Gee doesn’t even pretend to stretch himself here, and it’s a shame for one of the only vocalists dynamic enough to reappropriate David Patrick Kelly’s “warriors… come out to plaa-ee-ay.” The man, while not always ‘serious,’ had a fire inside him. Promotional photos depict Gee as the eccentric, mad-hatter-clad and yowling next to straight man Hendy, but on this album he sounds like a guest singer in the worst way: his voice, now trademarked, gets drugged and stuffed into Hendy’s bag of tricks. Even on the tracks in which he sounds more certain of himself (“The Don’t Just” leaps to mind, despite its self-consciously ridiculous lyrics), Gee doesn’t sing the songs like he has much ownership. The beats are too unwieldy for him to wield. Understandably, the melodies suffer.

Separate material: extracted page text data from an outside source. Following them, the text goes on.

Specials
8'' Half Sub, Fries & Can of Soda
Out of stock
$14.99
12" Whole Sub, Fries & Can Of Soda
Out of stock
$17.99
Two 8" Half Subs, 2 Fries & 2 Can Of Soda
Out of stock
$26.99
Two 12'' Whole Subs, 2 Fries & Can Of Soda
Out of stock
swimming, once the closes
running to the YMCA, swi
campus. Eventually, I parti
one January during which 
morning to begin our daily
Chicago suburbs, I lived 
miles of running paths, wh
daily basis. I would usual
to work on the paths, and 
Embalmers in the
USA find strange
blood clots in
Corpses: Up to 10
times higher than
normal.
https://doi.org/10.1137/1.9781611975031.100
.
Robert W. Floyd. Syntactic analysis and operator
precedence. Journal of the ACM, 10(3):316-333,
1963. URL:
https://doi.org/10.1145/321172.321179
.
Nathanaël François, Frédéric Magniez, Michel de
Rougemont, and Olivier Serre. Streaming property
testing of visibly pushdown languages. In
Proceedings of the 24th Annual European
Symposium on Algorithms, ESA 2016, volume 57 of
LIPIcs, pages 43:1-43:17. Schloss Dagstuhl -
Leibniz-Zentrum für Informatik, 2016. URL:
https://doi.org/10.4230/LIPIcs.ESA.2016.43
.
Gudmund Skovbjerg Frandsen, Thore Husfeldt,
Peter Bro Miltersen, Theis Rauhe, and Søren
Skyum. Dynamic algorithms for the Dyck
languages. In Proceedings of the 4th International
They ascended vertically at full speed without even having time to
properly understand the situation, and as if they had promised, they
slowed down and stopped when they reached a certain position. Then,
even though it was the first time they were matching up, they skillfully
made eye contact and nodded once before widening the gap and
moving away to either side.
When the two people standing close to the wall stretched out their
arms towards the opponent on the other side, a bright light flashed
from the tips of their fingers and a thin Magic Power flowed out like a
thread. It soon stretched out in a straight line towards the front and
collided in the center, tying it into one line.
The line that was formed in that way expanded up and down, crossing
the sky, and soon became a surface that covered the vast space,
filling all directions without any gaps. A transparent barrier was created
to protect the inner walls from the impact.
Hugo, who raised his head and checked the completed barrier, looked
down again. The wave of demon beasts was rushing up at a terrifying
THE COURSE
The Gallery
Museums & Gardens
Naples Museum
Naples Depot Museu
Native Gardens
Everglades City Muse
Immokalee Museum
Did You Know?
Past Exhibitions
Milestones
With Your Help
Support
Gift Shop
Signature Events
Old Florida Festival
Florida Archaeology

But sonic complaints can’t take anyone very far, nor are they constructive; if this is the playing field Malachai has chosen, they’ve got plenty of places to go and, lord knows, plenty of competition from urban bigwigs right down to the scrawniest GarageBand basementeer. What frankly bugs me about Return to the Ugly Side is that, replete with low-stakes-if-fun gimmicks as it is, it threatens to render one of last year’s best releases itself a low-stakes-if-fun gimmick, rather than a strikingly unique palette — they practically reinvented the wheel, and it’s sitting in the corner gathering dust! I’d be fine with the name Malachai evoking a particular sound and feeling, which it still does, barely, by a thread. They’d do well to steer clear of the global, the overload, the collapse, when it leaves them so formless — it leaves anyone who still cares already anxious for their ‘return to form.’